I could say that I don’t have the time to hang out for hours a day playing music and that I am making a living here and it was really windy and the ball took a bad hop and the sun was in my eyes… But the truth is, his learning curve is about 85 degrees and mine is about 10. I can still learn new chords, but not very quickly. I can memorize new songs but it takes forever. I can honestly say that he knows more about guitar now than I’ll ever know.

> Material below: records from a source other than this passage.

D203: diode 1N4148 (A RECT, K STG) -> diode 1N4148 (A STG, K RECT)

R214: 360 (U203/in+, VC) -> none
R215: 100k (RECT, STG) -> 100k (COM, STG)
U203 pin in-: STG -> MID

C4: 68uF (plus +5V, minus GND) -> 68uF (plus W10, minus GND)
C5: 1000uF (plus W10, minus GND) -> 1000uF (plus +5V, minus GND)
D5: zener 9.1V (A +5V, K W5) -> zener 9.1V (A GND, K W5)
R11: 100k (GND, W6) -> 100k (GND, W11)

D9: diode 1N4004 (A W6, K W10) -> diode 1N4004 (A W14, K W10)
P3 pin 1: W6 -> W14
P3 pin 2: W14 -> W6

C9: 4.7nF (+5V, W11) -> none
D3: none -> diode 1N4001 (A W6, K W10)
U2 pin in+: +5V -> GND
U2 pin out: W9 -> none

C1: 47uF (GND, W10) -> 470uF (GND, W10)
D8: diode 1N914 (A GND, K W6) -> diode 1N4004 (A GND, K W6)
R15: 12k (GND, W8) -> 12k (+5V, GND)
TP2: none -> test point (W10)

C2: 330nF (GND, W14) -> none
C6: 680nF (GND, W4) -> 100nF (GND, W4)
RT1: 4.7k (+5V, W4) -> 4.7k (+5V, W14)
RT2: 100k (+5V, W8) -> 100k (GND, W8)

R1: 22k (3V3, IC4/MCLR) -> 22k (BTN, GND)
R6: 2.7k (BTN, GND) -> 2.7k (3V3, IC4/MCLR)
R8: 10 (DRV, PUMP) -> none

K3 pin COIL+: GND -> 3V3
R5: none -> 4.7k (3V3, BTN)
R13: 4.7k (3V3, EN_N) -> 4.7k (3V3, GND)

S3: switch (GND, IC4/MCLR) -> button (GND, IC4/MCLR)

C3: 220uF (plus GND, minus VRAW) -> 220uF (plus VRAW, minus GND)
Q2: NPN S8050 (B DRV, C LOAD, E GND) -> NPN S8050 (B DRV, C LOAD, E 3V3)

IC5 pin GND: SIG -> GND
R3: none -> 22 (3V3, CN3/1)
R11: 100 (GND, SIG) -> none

It is not a sad feeling knowing that my sons have outgrown me in some ways. While I DO MISS those little guys who used to chase me around and try to tackle me, one hanging on each leg while I marched along toward some imaginary goal line making the sound of the crowds cheering for Tim O’Keefe (“How does he DO IT, ladeez and gentlemen?”). While I miss carrying them in the dark, still asleep, to the car and buckling them up and tucking blankets around them on cold days and driving them to school so they could wake up to cereal-in-the-classroom-and-kissing-daddy-goodbye-mornings. While I do miss those wrestling matches and those sleepyheads and those underwear-to-breakfast weekends – When I look into the eyes of these men, well on their way to lives of their own and maybe even Saturday morning wrestling matches with their own children – I feel happy, satisfied, like Heidi and I helped them live into lives full of promise and strength and creativity and joy.

So I am older, and they are stronger. I am wiser (air quotes if you will), they are smarter. While my spine is probably curving over, they are still growing in every way. It is completely natural. It is the way. And it feels right.